> **What to work on**:
- A) Summarize the food science post in two sentences.
- B) From the food science post, repeat word for word the passage between "One topic comes" and "land-grant university studies.", inclusive.

> **Selection**:
=-=-=-=-=

2.2

Big Ag? GMOs? Antibiotics? I need “Food Science for Dummies.”

Understanding food science research is confusing.

And depressing.

I do want to get to an actual meal for this One Hundred Meals project. But we need to start with some information first. We need neutral information before we launch. Homework first, then the test.

So, my fellow activist Ellen and I have given ourselves this task of understanding and respecting the viewpoint of big, industrial farmers. Check.

One topic comes to the fore which seems pivotal to understanding—research. We ask our new Big Ag friends, for example, what they think of the recent FDA decision to reduce antibiotic use in livestock. The response is both from the gut and experience (which we honor and respect) as well as to cite organizations and research they trust – FDA, USDA, land-grant university studies.

If I’m doing my job right, I hear them out and guess what? I get that if that were the body of knowledge I had always known and was the bulk of what I’d heard for years, and I was in the business of earning a living following those principles—sure enough, I’d reach the same conclusions the Big Ag folks have reached. I would be comfortable with the current antibiotic use in animals. I would be comfortable with GMOs in our food system. So there you go—I can understand and respect Big Ag (Agvocates*) where they stand.

Turning it around, I hope they feel the same.

So are we done?

Well, if we were, contention about our food system would not exist. So, no.

Now imagine this. In my effort to internalize and understand Agvocates’ viewpoint (kinda like running a second operating system on your computer!) I read a bunch of literature and research coming from their “camp.” As I do, I’m careful to note who funded the literature, what the biases are. And there are lots and lots of biases.

=-=-=-=-=

> **Recorded information**:
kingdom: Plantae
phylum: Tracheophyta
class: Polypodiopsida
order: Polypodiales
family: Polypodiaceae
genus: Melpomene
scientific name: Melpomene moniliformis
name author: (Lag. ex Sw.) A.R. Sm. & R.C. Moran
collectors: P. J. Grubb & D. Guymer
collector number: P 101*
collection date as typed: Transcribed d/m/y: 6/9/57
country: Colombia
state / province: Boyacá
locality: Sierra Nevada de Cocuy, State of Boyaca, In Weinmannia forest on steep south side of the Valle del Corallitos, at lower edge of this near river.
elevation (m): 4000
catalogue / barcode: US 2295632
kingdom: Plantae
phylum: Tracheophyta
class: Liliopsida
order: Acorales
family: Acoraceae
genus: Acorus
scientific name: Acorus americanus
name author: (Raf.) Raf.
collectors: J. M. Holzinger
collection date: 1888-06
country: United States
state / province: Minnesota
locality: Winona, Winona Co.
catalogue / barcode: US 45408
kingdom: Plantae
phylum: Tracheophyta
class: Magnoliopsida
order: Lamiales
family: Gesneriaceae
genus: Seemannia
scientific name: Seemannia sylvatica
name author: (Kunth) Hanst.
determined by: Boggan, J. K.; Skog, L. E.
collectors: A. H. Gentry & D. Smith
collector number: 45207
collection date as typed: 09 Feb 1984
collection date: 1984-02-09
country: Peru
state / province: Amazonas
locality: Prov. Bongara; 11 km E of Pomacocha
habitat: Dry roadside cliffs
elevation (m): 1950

=-=-=-=-=

> **Final results**:
- A) Before starting the One Hundred Meals project, the writer and fellow activist Ellen set out to understand and respect the viewpoint of big industrial farmers, and the writer finds that, given the research those farmers trust, they would reach the same conclusions about antibiotic use in animals and GMOs. Because contention about the food system still exists, the writer reads literature and research from the Agvocates' camp while noting who funded it and its many biases.

- B)
One topic comes to the fore which seems pivotal to understanding—research. We ask our new Big Ag friends, for example, what they think of the recent FDA decision to reduce antibiotic use in livestock. The response is both from the gut and experience (which we honor and respect) as well as to cite organizations and research they trust – FDA, USDA, land-grant university studies.